Pastor de Colorado acusado por una estafa de criptomonedas que perpetró por mandato de Dios

Un pastor de Colorado acusado de dirigir una criptomoneda fraudulenta llamada INDXcoin —supuestamente por mandato de Dios y respaldada por una auditoría que en realidad la calificó con un “0 sobre 10”— ha provocado una fuerte crítica sobre la superposición entre religión, el bombo cripto y el fraude por afinidad. Los comentaristas destacan cómo “Dios me lo dijo” se usa con frecuencia en ciertos círculos evangélicos para justificar conductas arriesgadas o poco éticas, comparan las tácticas de la telepredicación y del evangelio de la prosperidad con las estafas cripto modernas, y debaten si existe alguna línea significativa entre proyectos cripto legítimos, monedas estafa, sectas y religiones convencionales.

Auditoría, tergiversación y defensa de “Dios me lo dijo”

  • Los comentaristas señalan que la moneda fue “auditada” con una calificación de seguridad de 0/10, pero se comercializó simplemente como “auditada de forma independiente”, lo que se percibe como una clásica divulgación selectiva.
  • Muchos se burlan de la afirmación de que Dios ordenó la estafa, bromeando con que si sale bien es “la voluntad de Dios” y si fracasa es “el diablo”, lo que permite eludir la responsabilidad.
  • Algunos argumentan que, dentro de la teología cristiana, “el diablo me hizo hacerlo” también es incriminatorio, no exculpatorio.

Religión, teología y la disputa del “No True Scotsman”

  • Un largo subhilo debate si los pastores fraudulentos “realmente” son cristianos.
  • Un bando: las personas que violan principios fundamentales no deberían considerarse adherentes auténticos.
  • El otro bando: ese movimiento es señalado como la clásica falacia del “No True Scotsman”; una práctica imperfecta no borra la pertenencia al grupo.
  • Discusión relacionada sobre “principios fundamentales”, el Credo de los Apóstoles, la excomunión y si las iglesias pueden decir que ciertos comportamientos “no representan al cristianismo”.
  • Algunos sostienen que la mayoría de los cristianos no sigue plenamente las escrituras; otros enfatizan límites doctrinales (p. ej., la Trinidad, la profecía, el cesacionismo).

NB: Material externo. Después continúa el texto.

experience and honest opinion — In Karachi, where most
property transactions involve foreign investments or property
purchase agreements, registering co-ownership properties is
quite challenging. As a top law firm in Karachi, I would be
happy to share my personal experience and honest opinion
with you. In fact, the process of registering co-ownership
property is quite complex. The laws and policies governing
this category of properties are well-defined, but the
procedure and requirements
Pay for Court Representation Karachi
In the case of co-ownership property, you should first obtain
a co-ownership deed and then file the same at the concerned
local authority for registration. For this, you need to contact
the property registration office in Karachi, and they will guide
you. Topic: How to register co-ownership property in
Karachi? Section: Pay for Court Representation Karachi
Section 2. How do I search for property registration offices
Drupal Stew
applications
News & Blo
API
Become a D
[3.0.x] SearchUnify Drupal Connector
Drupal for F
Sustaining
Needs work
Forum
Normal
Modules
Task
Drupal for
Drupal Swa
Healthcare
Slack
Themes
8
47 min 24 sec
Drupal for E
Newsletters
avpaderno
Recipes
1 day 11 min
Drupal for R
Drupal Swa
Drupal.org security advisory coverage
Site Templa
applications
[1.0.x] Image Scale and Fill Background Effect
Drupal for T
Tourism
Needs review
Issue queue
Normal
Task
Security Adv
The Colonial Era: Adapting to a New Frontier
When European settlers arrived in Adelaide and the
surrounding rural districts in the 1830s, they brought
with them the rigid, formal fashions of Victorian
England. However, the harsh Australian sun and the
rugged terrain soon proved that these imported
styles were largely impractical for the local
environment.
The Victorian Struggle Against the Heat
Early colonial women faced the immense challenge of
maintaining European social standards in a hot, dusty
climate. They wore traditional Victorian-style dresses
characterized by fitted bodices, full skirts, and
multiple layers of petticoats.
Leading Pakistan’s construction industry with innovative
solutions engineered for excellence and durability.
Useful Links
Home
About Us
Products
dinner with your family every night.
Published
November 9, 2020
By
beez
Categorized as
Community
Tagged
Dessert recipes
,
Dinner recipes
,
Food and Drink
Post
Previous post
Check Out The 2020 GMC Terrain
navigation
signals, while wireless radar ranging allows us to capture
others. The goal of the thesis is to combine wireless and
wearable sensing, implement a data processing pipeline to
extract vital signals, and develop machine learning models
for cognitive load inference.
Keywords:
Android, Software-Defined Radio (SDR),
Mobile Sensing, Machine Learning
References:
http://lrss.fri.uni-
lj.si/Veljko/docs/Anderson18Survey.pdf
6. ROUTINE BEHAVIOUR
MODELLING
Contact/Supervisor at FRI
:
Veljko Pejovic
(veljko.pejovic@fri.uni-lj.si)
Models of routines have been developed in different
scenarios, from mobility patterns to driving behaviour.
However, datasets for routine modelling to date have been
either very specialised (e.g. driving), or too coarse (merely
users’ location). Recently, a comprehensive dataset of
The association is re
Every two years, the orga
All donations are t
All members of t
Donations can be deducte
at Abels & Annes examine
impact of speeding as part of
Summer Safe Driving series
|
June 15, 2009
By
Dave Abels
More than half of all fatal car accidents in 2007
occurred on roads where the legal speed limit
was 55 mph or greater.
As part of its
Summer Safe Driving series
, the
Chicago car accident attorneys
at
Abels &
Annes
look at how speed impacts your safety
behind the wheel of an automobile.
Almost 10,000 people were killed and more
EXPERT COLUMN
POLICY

Evangelicales, profecía y abuso de “Dios me habló”

  • Múltiples comentarios describen una cultura (especialmente evangélica en EE. UU.) en la que “Dios me dijo…” se usa con frecuencia para justificar decisiones arriesgadas o interesadas.
  • Crítica extendida a “una vez salvo, siempre salvo” y al evangelicalismo politizado como factores que fomentan la laxitud moral y una obediencia sectaria a los líderes.
  • Otros subrayan que todas las religiones pueden ser abusadas de esta manera, no solo el cristianismo.

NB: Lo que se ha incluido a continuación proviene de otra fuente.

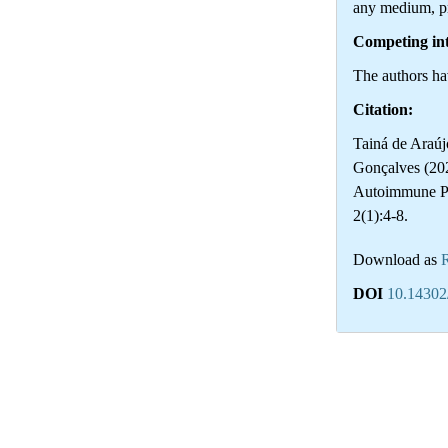
any medium, pr
Competing int
The authors hav
Citation:
Tainá de Araúj
Gonçalves (20
Autoimmune P
2(1):4-8.
Download as
DOI
10.14302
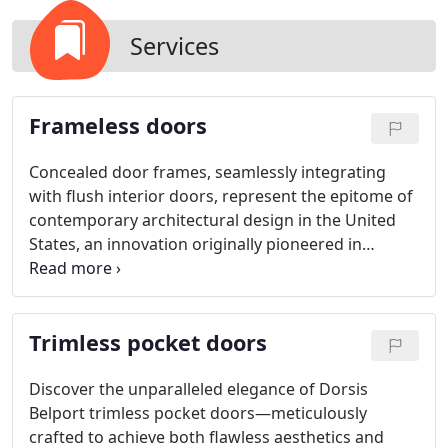
Services
Frameless doors
Concealed door frames, seamlessly integrating
with flush interior doors, represent the epitome of
contemporary architectural design in the United
States, an innovation originally pioneered in
Europe. Within our exclusive door system, we
specialize in crafting custom frameless doors,
complemented by trimless pocket doors and flush
Trimless pocket doors
recessed baseboards.
Discover the unparalleled elegance of Dorsis
Belport trimless pocket doors—meticulously
crafted to achieve both flawless aesthetics and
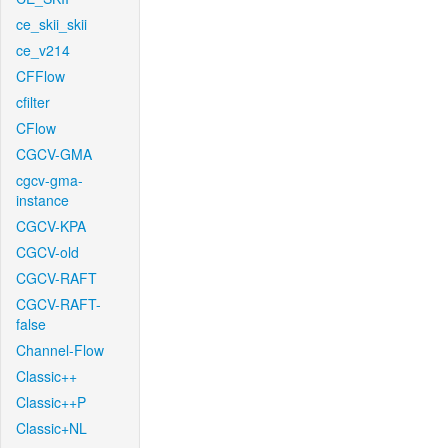
ce_skii_skii
ce_v214
CFFlow
cfilter
CFlow
CGCV-GMA
cgcv-gma-
instance
CGCV-KPA
CGCV-old
CGCV-RAFT
CGCV-RAFT-
false
Channel-Flow
Classic++
Classic++P
Classic+NL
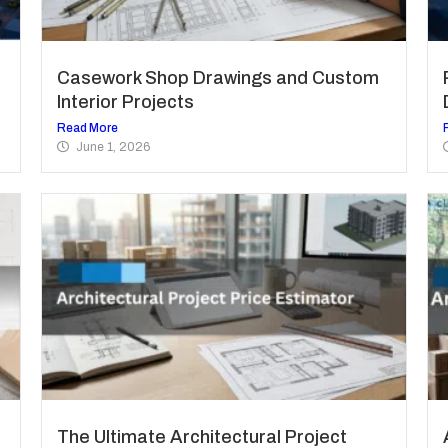
Casework Shop Drawings and Custom
Interior Projects
Read More
June 1, 2026
The Ultimate Architectural Project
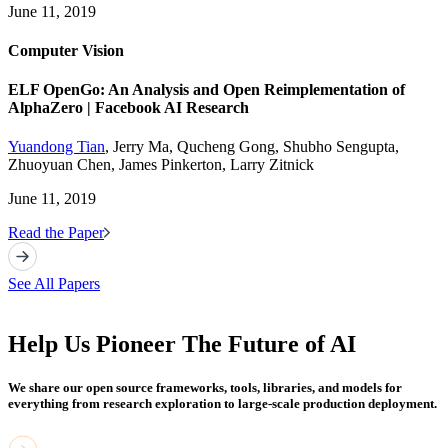
June 11, 2019
Computer Vision
ELF OpenGo: An Analysis and Open Reimplementation of
AlphaZero | Facebook AI Research
Yuandong Tian
, Jerry Ma, Qucheng Gong, Shubho Sengupta,
Zhuoyuan Chen, James Pinkerton, Larry Zitnick
June 11, 2019
Read the Paper
See All Papers
Help Us Pioneer The Future of AI
We share our open source frameworks, tools, libraries, and models for
everything from research exploration to large-scale production deployment.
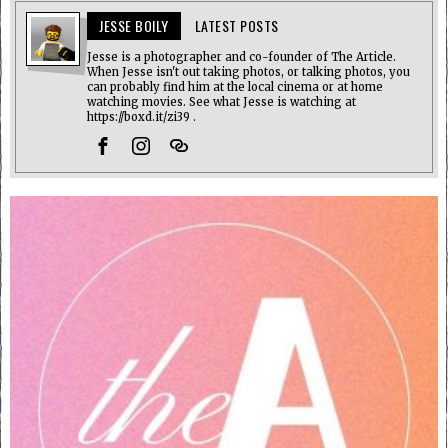
JESSE BOILY
LATEST POSTS
Jesse is a photographer and co-founder of The Article.
When Jesse isn't out taking photos, or talking photos, you
can probably find him at the local cinema or at home
watching movies. See what Jesse is watching at
https://boxd.it/zi39 .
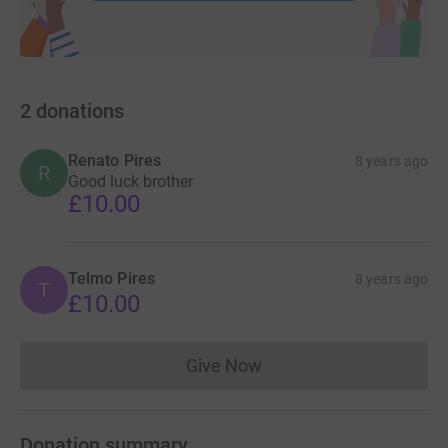
2
donations
Renato Pires
8 years ago
R
Good luck brother
£10.00
Telmo Pires
8 years ago
T
£10.00
Give Now
Donations cannot currently 
Donation summary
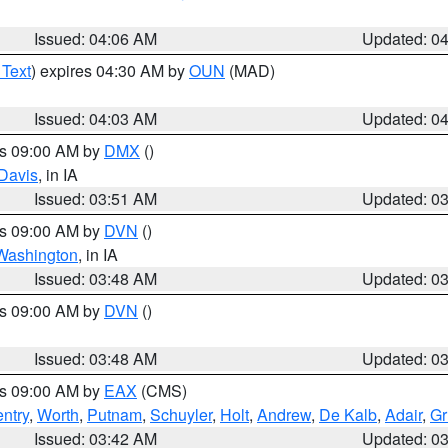
Issued: 04:06 AM
Updated: 0
 Text
) expires 04:30 AM by
OUN
(MAD)
Issued: 04:03 AM
Updated: 0
es 09:00 AM by
DMX
()
Davis
, in IA
Issued: 03:51 AM
Updated: 0
es 09:00 AM by
DVN
()
Washington
, in IA
Issued: 03:48 AM
Updated: 0
es 09:00 AM by
DVN
()
Issued: 03:48 AM
Updated: 0
es 09:00 AM by
EAX
(CMS)
ntry
,
Worth
,
Putnam
,
Schuyler
,
Holt
,
Andrew
,
De Kalb
,
Adair
,
Gr
Issued: 03:42 AM
Updated: 0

Estafas cripto, sectas y cómo detectar el fraude

  • Varios señalan que este esquema apenas involucraba criptomonedas reales; más bien era un scrip parecido a una ponzi, sin blockchain real ni vía de retiro.
  • Debate sobre cómo distinguir monedas estafa de proyectos legítimos:
    • Verificar si resuelven un problema real y aportan valor genuino.
    • Examinar detalles técnicos (p. ej., acceso del fundador a los fondos) y el bombo/“shilling” circundante.
    • Reconocer zonas grises donde los proyectos son arriesgados pero no necesariamente un fraude directo.
  • Las bromas comparan sectas con religiones y monedas estafa con criptomonedas legítimas; algunos sostienen que toda o casi toda la cripto es, en la práctica, una estafa.

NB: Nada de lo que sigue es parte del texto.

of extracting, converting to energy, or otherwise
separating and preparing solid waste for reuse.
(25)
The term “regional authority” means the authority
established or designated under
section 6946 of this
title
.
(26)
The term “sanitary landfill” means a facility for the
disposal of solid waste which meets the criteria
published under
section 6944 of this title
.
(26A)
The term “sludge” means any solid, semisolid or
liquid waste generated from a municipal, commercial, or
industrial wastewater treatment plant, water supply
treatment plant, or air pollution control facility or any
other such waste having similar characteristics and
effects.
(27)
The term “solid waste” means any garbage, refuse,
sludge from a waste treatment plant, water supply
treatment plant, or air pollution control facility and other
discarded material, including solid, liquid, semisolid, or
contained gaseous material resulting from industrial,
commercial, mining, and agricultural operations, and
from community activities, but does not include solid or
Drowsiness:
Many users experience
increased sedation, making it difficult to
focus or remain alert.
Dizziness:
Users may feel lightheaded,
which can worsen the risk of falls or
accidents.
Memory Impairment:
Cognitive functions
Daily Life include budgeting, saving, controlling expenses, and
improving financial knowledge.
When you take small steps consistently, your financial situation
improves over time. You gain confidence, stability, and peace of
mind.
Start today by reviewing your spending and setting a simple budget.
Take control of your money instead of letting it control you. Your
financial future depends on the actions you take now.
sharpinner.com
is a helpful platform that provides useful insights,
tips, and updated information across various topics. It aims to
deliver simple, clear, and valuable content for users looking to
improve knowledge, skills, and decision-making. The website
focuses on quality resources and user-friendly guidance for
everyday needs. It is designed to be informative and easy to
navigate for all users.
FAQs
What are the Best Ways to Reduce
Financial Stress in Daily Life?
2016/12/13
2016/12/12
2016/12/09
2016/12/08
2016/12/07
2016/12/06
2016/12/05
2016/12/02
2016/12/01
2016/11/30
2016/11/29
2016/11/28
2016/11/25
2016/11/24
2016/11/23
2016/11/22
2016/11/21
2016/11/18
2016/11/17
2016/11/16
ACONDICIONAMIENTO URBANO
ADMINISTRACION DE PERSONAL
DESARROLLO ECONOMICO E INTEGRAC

Fraude por afinidad, misioneros y meta

  • Varios identifican esto como un caso clásico de fraude por afinidad: explotar grupos superpuestos (comunidad religiosa + creyentes en cripto).
  • Breves y polémicos debates secundarios sobre las motivaciones de los misioneros y la cultura de los teleevangelistas.
  • Algunos cuestionan si este tipo de hilo encaja con el enfoque tecnológico de HN; otros responden que los temas de cripto aparecen regularmente y despiertan interés entre los lectores.